This is the way I want to use Random Forest by using the RandomForest
Package:
library (randomForest)
rf1 <- randomForest(CLA ~ ., dat, ntree=100, norm.votes=FALSE)
p1 <- predict(rf1, testing, type='response')
confMat_rf1 <- table(p1,testing_CLA$CLA)
accuracy_rf1 <- sum(diag(confMat_rf1))/sum(confMat_rf1)
I don't want to use the RandomForest
Package at all. Given a dataset (dat
) and using rpart
and default values of randomforest
package, how can I get the same results? For instance, for the 100 decision trees, I need to run the following:
for(i in 1:100){
cart.models[[i]]<-rpart(CLA~ ., data = random_dataset[[i]],cp=-1)
}
Where each random_dataset[[i]]
would be randomly chosen default number of attributes and rows. In addition, does rpart
used for randomforest
?
It is possible to simulate training a random forest by training multiple trees using rpart and bootstrap samples on the training set and the features of the training set. The following code snippet trains 10 trees to classify the iris species and returns a list of trees with the out of bag accuracy on each tree.
library(rpart)
library(Metrics)
library(doParallel)
library(foreach)
library(ggplot2)
random_forest <- function(train_data, train_formula, method="class", feature_per=0.7, cp=0.01, min_split=20, min_bucket=round(min_split/3), max_depth=30, ntrees = 10) {
target_variable <- as.character(train_formula)[[2]]
features <- setdiff(colnames(train_data), target_variable)
n_features <- length(features)
ncores <- detectCores(logical=FALSE)
cl <- makeCluster(ncores)
registerDoParallel(cl)
rf_model <- foreach(
icount(ntrees),
.packages = c("rpart", "Metrics")
) %dopar% {
bagged_features <- sample(features, n_features * feature_per, replace = FALSE)

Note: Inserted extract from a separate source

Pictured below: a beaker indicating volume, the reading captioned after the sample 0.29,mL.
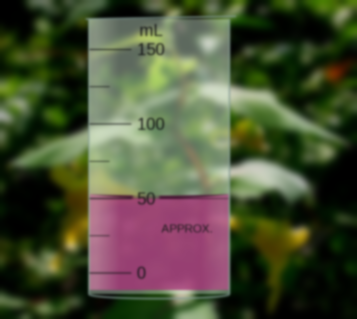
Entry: 50,mL
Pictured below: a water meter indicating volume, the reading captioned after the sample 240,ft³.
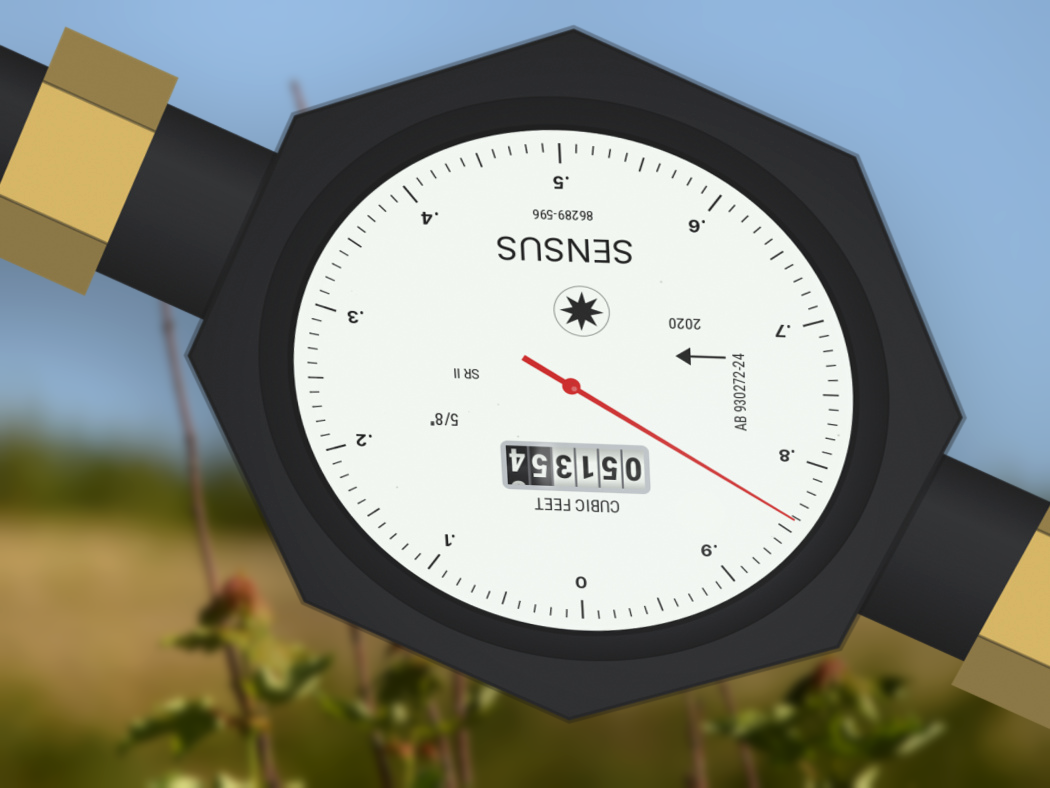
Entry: 51353.84,ft³
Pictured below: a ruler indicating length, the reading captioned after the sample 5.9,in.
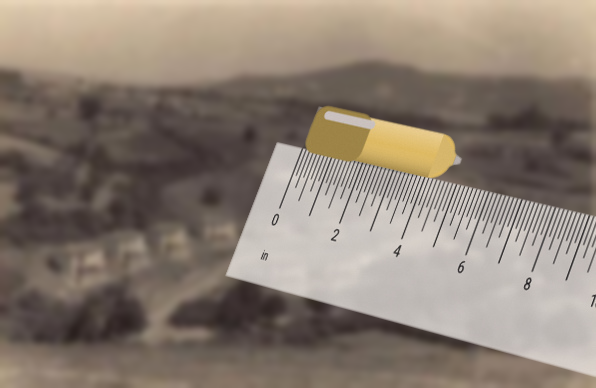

index_bag <- sample(nrow(train_data), replace=TRUE)
in_train_bag <- train_data[index_bag,]
out_train_bag <- train_data[-index_bag,]
trControl <- rpart.control(minsplit = min_split, minbucket = min_bucket, cp = cp, maxdepth = max_depth)
tree <- rpart(formula = train_formula,
data = in_train_bag,
control = trControl)
oob_pred <- predict(tree, newdata = out_train_bag, type = "class")
oob_acc <- accuracy(actual = out_train_bag[, target_variable], predicted = oob_pred)
list(tree=tree, oob_perf=oob_acc)
}
stopCluster(cl)
rf_model
}
train_formula <- as.formula("Species ~ .")
forest <- random_forest(train_data = iris, train_formula = train_formula)